[DATA UNDER STUDY — start]

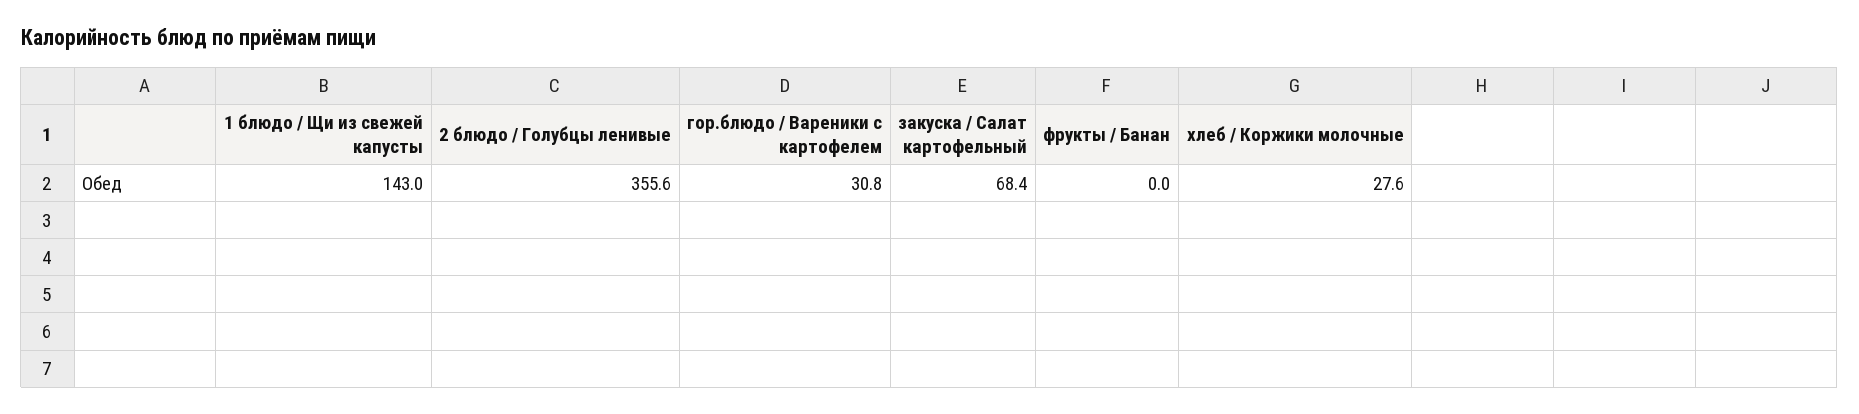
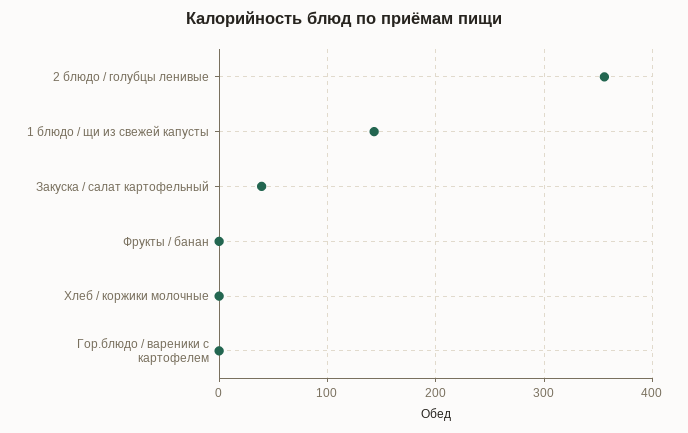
  {
    "1 блюдо / Щи из свежей капусты": 143,
    "2 блюдо / Голубцы ленивые": 355.6,
-   "гор.блюдо / Вареники с картофелем": 30.8,
+   "гор.блюдо / Вареники с картофелем": 0,
-   "закуска / Салат картофельный": 68.4,
+   "закуска / Салат картофельный": 40,
    "фрукты / Банан": 0,
-   "хлеб / Коржики молочные": 27.6
+   "хлеб / Коржики молочные": 0
  }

[DATA UNDER STUDY — finish]

A bare number is the whole answer: how many lines in the listing hold the string "хлеб".

2